Supplied data below:

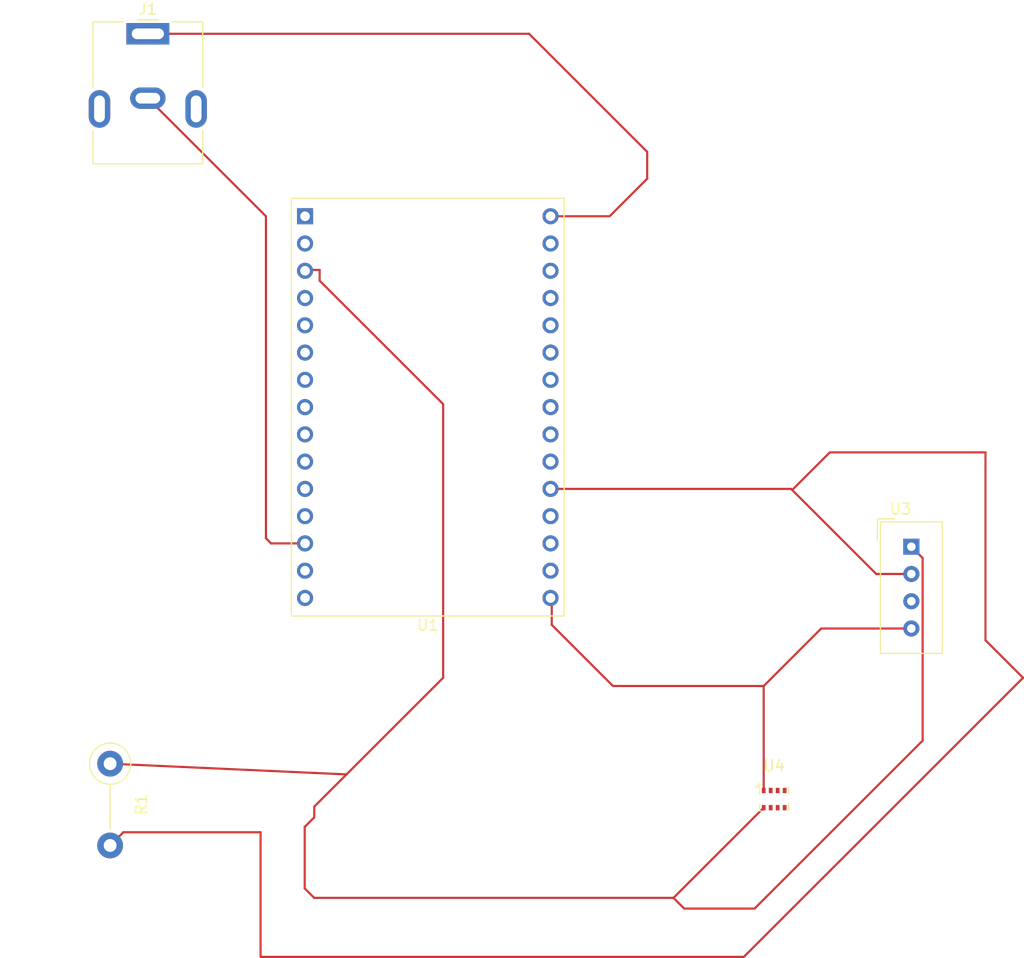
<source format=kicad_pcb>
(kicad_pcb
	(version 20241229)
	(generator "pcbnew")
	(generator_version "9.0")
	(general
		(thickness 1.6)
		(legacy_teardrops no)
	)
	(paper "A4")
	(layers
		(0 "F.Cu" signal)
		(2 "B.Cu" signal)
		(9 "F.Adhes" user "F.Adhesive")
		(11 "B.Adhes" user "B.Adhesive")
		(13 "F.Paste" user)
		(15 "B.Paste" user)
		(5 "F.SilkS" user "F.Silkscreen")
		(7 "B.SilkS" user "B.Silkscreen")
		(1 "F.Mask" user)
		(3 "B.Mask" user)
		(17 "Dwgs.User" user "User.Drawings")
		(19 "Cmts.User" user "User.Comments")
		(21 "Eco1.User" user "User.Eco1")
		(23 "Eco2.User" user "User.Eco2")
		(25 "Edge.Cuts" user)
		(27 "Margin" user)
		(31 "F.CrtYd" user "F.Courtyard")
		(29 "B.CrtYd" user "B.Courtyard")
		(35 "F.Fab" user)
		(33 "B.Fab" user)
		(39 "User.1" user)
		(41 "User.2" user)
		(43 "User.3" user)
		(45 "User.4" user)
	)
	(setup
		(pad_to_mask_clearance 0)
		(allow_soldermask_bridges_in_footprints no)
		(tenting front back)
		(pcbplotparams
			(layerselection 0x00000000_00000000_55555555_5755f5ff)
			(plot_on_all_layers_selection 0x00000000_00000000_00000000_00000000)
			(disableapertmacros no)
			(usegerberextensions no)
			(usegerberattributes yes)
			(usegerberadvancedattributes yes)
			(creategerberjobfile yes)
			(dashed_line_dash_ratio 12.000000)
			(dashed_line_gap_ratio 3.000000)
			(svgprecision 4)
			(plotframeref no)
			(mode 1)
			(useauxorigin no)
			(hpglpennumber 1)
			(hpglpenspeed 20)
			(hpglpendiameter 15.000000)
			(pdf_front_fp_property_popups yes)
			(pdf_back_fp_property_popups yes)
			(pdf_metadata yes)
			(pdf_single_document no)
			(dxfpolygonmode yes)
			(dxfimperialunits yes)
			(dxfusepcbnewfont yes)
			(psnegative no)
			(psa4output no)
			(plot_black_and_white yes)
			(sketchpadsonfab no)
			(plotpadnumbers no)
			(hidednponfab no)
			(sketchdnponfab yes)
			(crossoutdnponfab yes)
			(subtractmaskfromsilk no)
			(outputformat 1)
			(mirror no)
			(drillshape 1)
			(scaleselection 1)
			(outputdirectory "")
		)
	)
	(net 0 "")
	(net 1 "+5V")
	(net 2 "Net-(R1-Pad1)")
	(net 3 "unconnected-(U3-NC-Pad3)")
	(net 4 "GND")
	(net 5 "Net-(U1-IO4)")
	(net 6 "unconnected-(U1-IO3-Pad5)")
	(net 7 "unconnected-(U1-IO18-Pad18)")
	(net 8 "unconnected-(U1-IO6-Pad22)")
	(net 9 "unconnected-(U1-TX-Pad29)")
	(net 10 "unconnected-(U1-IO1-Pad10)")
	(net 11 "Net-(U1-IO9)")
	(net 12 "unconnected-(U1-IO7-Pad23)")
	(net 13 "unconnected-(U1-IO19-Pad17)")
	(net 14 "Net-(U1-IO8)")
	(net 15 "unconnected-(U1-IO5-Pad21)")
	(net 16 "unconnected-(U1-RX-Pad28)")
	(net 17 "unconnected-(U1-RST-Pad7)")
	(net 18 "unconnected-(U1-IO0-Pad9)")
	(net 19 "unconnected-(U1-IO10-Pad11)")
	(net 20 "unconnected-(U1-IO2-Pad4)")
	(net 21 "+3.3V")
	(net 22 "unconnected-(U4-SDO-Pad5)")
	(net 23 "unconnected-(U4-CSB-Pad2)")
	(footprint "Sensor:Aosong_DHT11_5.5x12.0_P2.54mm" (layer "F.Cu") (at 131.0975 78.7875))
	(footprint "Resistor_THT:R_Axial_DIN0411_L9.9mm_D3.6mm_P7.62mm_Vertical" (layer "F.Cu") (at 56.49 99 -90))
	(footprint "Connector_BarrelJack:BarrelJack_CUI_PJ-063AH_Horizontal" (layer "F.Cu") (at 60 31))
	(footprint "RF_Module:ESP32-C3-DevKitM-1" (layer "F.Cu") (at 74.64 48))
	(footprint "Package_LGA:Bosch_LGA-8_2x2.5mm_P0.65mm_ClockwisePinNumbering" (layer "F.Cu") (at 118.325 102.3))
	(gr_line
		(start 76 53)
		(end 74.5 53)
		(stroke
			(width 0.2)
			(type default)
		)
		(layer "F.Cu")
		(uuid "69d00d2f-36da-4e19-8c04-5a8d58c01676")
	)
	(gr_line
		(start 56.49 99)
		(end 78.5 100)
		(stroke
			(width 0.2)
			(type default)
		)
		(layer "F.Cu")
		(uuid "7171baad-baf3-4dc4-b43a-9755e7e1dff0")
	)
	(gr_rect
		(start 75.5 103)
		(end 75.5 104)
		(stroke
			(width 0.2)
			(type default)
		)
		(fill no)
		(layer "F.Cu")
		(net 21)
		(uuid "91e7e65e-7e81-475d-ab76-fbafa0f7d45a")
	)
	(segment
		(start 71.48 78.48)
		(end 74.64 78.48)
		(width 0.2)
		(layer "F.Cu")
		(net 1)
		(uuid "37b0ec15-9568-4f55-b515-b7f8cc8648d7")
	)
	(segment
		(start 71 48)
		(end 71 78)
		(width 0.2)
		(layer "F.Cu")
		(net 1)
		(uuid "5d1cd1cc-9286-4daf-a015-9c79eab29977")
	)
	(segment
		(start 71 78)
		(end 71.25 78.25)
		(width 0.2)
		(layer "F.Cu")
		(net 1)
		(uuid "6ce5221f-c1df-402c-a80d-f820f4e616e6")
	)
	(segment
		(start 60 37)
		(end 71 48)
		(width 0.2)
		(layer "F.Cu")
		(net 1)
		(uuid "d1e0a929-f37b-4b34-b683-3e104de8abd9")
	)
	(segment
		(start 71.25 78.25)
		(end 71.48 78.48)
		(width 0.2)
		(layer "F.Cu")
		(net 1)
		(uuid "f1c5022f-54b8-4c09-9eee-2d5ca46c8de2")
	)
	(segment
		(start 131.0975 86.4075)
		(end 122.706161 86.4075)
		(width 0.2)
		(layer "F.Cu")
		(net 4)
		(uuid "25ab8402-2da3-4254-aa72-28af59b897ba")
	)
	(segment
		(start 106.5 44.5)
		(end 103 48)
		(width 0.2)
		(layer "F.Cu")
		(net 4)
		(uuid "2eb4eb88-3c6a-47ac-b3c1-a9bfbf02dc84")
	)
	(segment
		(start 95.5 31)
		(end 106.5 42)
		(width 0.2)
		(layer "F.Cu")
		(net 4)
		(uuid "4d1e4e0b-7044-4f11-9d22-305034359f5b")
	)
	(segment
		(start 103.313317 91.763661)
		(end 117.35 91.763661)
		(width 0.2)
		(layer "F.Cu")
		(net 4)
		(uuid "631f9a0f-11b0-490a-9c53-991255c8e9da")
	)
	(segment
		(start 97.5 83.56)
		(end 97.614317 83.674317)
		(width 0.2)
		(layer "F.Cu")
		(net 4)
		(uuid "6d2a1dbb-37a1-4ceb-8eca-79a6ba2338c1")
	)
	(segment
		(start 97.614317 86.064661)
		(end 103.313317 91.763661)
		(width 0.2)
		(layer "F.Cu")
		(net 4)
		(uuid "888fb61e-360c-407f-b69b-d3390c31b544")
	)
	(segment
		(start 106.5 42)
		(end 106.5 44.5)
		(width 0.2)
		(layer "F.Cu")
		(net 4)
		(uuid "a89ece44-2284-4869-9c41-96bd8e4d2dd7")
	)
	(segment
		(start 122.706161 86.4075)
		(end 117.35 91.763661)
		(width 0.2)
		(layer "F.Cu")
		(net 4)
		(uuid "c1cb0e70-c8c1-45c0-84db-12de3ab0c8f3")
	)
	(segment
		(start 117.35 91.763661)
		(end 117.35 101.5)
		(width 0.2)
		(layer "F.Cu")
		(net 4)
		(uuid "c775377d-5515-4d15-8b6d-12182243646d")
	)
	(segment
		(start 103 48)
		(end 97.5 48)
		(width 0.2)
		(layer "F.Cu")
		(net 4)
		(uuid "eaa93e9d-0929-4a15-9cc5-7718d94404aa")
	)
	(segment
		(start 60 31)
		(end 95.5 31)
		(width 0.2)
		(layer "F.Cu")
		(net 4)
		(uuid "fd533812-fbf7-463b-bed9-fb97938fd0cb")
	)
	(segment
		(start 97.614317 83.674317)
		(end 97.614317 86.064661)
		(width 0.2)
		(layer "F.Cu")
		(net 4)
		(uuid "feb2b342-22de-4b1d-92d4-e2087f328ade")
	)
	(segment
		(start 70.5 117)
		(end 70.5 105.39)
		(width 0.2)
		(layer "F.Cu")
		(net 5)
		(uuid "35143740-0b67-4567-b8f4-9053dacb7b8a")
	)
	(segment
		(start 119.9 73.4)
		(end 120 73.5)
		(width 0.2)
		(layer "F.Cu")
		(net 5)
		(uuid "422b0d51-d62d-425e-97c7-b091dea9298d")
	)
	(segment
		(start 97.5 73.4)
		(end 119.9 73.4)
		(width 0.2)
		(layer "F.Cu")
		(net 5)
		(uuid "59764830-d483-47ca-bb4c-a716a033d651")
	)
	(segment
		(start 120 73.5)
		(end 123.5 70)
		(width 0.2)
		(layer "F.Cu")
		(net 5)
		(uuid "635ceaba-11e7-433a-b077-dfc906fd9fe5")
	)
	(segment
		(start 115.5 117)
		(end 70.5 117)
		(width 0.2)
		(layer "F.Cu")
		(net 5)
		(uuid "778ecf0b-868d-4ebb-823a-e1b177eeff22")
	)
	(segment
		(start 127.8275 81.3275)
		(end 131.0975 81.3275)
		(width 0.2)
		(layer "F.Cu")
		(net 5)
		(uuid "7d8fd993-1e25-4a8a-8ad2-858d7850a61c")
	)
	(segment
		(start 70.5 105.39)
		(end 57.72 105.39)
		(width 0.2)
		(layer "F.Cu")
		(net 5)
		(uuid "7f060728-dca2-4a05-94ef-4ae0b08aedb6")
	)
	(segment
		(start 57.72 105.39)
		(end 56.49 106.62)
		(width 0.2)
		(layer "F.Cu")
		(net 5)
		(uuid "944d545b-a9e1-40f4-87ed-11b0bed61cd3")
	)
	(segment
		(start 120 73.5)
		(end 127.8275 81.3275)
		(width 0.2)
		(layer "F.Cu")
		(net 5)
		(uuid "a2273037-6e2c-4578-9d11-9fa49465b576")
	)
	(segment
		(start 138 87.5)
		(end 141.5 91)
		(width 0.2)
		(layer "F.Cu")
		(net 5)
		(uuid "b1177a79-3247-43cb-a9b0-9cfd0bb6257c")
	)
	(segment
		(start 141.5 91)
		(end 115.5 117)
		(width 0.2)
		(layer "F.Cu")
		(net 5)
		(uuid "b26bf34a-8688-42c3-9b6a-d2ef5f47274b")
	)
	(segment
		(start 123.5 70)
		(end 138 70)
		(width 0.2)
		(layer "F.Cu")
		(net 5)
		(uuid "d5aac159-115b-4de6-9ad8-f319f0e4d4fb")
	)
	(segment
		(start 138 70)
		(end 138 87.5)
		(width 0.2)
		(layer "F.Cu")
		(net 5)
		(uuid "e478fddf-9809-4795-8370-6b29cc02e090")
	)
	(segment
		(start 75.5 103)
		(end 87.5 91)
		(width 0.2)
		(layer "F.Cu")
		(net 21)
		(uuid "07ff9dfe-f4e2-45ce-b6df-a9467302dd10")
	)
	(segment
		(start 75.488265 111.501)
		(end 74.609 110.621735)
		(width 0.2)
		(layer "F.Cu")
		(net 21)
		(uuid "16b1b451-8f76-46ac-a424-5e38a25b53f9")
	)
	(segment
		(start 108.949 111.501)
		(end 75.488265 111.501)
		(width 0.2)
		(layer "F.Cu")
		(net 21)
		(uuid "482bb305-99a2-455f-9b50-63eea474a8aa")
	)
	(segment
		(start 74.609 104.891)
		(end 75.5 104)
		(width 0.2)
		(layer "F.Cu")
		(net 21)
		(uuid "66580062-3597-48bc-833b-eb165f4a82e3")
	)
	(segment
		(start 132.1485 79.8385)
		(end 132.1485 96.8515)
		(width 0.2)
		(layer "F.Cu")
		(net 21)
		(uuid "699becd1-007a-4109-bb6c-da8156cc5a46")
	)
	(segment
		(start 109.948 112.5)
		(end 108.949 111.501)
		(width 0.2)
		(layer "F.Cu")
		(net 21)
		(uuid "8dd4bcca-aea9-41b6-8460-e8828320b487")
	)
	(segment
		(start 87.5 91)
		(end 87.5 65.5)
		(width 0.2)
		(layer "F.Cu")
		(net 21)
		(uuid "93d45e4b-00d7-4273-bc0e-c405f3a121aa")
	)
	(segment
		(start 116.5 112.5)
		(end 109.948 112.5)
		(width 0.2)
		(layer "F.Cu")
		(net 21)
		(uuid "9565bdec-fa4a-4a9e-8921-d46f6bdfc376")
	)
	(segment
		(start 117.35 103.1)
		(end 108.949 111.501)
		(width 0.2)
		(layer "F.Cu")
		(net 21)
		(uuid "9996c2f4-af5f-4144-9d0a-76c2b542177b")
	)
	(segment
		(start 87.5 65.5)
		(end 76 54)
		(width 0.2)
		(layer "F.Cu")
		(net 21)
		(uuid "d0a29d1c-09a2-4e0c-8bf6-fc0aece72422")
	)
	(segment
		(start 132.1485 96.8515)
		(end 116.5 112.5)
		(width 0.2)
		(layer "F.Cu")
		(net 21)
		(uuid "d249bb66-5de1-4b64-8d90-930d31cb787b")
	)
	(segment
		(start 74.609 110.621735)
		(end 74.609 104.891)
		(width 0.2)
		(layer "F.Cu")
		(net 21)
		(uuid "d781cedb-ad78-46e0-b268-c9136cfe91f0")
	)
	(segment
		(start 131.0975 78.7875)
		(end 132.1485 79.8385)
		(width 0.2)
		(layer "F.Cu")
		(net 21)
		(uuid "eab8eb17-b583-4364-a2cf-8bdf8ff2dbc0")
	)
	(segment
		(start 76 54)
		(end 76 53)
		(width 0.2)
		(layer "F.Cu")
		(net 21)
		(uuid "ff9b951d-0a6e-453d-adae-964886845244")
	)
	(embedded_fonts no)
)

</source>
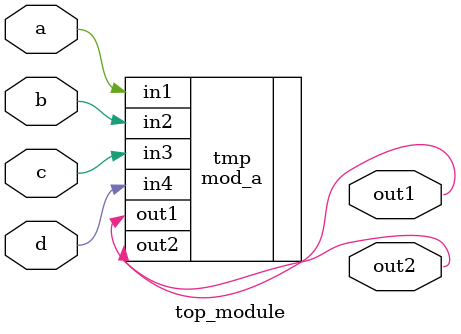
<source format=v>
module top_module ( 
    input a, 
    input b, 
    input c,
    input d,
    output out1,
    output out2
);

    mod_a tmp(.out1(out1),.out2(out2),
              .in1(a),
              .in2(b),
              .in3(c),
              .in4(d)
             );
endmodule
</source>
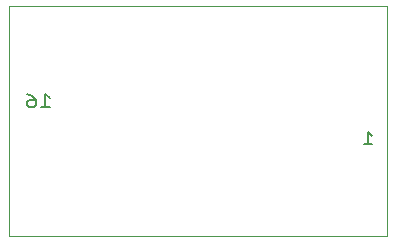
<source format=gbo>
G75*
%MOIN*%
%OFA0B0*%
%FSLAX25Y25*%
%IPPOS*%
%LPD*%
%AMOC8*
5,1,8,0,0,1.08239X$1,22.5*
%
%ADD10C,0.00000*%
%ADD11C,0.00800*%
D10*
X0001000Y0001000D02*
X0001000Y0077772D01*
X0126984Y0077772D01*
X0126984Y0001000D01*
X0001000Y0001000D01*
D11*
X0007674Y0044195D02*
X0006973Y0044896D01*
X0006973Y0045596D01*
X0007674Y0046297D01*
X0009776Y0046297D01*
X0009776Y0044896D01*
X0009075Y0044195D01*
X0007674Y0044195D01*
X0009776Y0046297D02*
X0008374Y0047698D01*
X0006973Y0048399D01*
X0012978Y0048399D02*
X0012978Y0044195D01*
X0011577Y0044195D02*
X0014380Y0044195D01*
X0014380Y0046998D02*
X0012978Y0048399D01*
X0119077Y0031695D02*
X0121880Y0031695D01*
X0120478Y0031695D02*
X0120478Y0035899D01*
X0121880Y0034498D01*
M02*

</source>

End of Supplied data.

→ Instructions for the task
Every line containing the string "CrtYd" is required; copy each such line from the data.

→ Solution to the problem
		(31 "F.CrtYd" user "F.Courtyard")
		(29 "B.CrtYd" user "B.Courtyard")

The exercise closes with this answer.